I return to this topic now because I had written in my previous two-part series on conscience and COVID that “if a lay person is sincerely led astray by unfaithful religious, priests or bishops—each of whom, in some measure, claims to be a kind of officially trained representative of the Church—it is not the lay person who is going to suffer for it” (Following your conscience? 1. Not a blank check). But this can easily be misunderstood. It is true only in the sense that God’s eternal punishment will not fall upon a person who sincerely attempts to form his conscience but is led astray by a representative of the Church. It is not at all true in the sense that the person in question would not have been better off had he or she received the proper advice and formation.
The opportunity for spiritual growth is reduced by faulty spiritual counsel even when there is no fault in the one receiving that counsel. And spiritual growth is the key to growth in personal integrity. By integrity I don’t mean mere righteousness, for integrity is the result of the unified, harmonious development of the whole person. Many things can disrupt or undermine this integrity, including bodily disease and psychological imbalances, but growth in integrity is achieved by the gradual perfection of one’s “personality”—that is, in effect, all of one’s virtues—through habitual growth in knowledge of the good, self-knowledge, and self-control, taking due advantage of both sincere effort and God’s grace.
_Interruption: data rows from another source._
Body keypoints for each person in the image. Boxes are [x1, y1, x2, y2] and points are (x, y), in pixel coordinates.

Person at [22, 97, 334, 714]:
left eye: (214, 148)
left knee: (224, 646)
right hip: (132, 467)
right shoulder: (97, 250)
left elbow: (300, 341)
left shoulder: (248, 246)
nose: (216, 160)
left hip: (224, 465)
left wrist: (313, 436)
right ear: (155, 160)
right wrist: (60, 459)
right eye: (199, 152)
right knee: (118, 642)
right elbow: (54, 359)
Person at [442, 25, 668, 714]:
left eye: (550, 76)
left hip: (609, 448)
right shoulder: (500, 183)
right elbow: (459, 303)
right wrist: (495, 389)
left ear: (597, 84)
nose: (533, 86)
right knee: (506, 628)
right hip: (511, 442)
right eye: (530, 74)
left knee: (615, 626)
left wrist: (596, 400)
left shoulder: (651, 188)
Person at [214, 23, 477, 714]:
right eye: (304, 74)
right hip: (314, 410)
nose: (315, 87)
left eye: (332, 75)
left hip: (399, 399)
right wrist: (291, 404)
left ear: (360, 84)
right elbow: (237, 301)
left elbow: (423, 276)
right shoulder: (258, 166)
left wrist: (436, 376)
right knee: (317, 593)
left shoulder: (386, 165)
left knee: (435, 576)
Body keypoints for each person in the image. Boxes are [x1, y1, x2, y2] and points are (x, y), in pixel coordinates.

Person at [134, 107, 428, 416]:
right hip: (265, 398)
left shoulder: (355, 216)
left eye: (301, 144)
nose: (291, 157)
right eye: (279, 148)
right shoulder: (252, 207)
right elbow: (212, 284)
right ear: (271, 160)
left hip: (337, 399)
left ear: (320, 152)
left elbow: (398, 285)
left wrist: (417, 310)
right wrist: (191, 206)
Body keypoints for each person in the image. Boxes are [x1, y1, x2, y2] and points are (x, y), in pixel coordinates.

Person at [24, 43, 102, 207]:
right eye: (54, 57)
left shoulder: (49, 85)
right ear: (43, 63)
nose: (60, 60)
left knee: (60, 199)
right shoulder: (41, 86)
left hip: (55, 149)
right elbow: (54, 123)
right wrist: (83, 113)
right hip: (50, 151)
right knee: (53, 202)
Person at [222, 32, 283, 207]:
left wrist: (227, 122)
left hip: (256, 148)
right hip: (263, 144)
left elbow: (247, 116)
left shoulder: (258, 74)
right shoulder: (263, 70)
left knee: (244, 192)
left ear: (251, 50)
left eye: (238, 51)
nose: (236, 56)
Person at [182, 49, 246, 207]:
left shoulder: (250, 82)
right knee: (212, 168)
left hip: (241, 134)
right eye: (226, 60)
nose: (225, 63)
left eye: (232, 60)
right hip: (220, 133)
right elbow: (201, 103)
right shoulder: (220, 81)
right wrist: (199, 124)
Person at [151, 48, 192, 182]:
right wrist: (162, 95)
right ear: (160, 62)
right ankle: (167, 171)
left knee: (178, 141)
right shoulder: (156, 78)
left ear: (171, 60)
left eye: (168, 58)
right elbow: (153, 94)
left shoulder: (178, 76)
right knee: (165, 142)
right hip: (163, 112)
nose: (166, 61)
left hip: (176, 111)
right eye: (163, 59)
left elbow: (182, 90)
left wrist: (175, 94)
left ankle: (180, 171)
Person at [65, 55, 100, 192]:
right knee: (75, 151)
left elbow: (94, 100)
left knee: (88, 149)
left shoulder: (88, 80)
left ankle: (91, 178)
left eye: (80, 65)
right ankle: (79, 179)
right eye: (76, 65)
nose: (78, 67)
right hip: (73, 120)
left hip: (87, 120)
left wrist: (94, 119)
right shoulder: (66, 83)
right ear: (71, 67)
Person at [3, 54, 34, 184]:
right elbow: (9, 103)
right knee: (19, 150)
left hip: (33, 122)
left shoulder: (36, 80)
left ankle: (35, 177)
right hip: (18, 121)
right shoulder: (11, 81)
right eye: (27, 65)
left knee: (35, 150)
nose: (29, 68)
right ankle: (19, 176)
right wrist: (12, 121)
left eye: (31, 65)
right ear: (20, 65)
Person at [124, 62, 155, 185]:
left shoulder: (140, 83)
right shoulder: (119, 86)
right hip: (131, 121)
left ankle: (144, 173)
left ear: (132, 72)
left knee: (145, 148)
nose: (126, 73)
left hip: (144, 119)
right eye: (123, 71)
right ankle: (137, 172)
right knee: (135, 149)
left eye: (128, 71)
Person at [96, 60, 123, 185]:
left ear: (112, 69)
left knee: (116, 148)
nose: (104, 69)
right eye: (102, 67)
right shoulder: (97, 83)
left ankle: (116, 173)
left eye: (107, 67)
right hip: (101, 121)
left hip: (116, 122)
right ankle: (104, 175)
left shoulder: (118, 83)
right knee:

When a Catholic receives faulty spiritual advice—especially spiritual counsel by representatives of the Church which actually goes against the teachings of the Church—personal integrity is undermined.
A significant loss
What does it mean to undermine the “integrity” of a person? Faulty spiritual advice weakens our understanding of God, of our own human nature, and of virtue. As a direct consequence, it undermines personal growth, both purely human growth and growth in grace. While even the best-formed persons can, of course, be subject to physical, psychological and spiritual problems, it remains true that such problems are vastly increased by a lack of integrity. There is a very close connection between spiritual wholeness and psychological stability, and many physical ailments can be triggered by what we might call, for want of a better term, psycho-spiritual imbalance.
To put it simply, a person’s spiritual growth is undermined by bad spiritual advice, especially when it falsifies Divine Revelation and the teachings of the Catholic Church. This may even harden a person in serious sins that would carry heavy guilt if chosen with full understanding. It unquestionably reduces the accuracy of the person’s perception of reality. It is also necessary to emphasize that while the guilt attributable to sin is conditioned by knowledge of the evil and consent to it by the will, the evil done through the sin to others is not lessened, nor are its disordering consequences for the sinner eliminated.
In other words, the difference between good spiritual advice and bad spiritual advice, when either is followed, is a difference not only in the rate of spiritual growth and growth in personal integrity in the deepest sense of the term, but a difference in our authentic engagement with reality, and also a difference in our spiritual, emotional, psychological and even sometimes physical well-being. Sadly, I doubt we have even begun to plumb the depths of the value of authentic Catholic spiritual guidance and growth to every facet of what it means to be human. And I know we have not plumbed the depths of a suitable outrage against blind guides.